Regional central bank economists conceded that while there have been markups—the difference between production costs and sales prices—the rate has been on par with previous economic recoveries.
“Aggregate markups—the more relevant measure for overall inflation—have stayed essentially flat since the start of the recovery,” the paper stated. “As such, rising markups have not been a main driver of the recent surge and subsequent decline in inflation during the current recovery.”
In other words, corporate pricing has not been the root cause of the inflation the economy has endured since 2021.
Instead, the report noted, massive government stimulus and the Fed’s historically low interest rates enhanced consumer demand amid supply chain disruptions and product shortages.
Other studies have assessed corporate profits’ role in the inflation spike.
“This pattern is consistent with anticipatory price-setting, in which firms expect higher costs of production in the near future and thus raise prices on the goods they produce today,” the paper said, adding that private companies are “forward-looking” when setting prices.
“Food prices increased at the fastest pace in more than two decades from July 2021 to July 2022,” Kansas City Fed economists wrote. “We show that this increase has not been driven by commodity prices but by an increase in consumer spending on food at home and increases in costs along the supply chain.”
Despite the data providing a more nuanced assessment of current economic conditions, the administration and lawmakers are wrestling with corporate pricing and shrinkflation.
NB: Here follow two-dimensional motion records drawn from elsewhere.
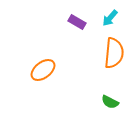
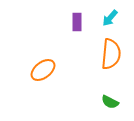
purple rectangle: rotated 60 degrees clockwise
orange semicircle: moved 3 px left, 1 px down
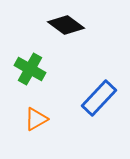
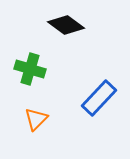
green cross: rotated 12 degrees counterclockwise
orange triangle: rotated 15 degrees counterclockwise
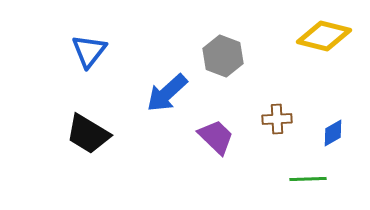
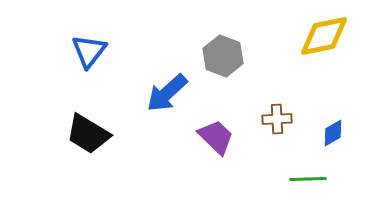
yellow diamond: rotated 26 degrees counterclockwise
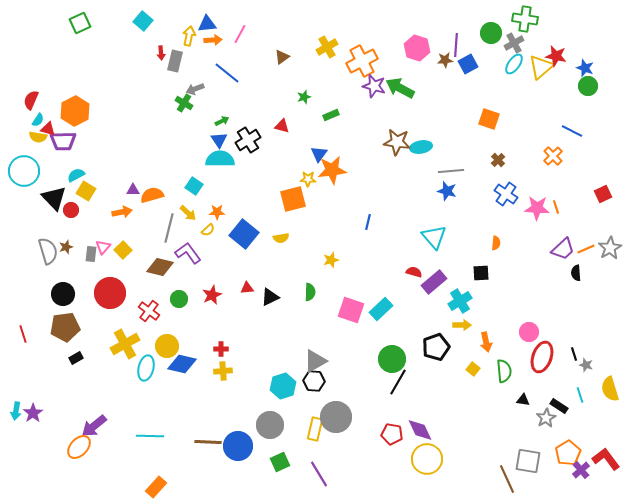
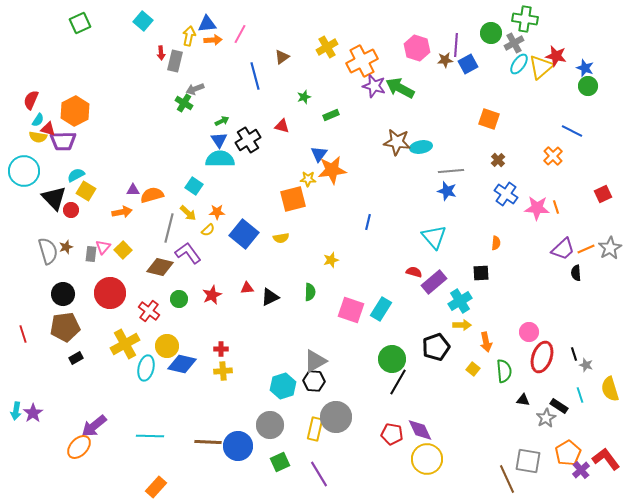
cyan ellipse at (514, 64): moved 5 px right
blue line at (227, 73): moved 28 px right, 3 px down; rotated 36 degrees clockwise
cyan rectangle at (381, 309): rotated 15 degrees counterclockwise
In February, Democrats introduced the Shrinkflation Prevention Act of 2024, which would stop shrinkflation by giving the Federal Trade Commission (FTC) and state attorneys general the authority “to crack down on corporations deceiving consumers.”
The White House announced in March a joint FTC and Department of Justice strike force that aims to “root out and stop illegal corporate behavior that hikes prices on American families.”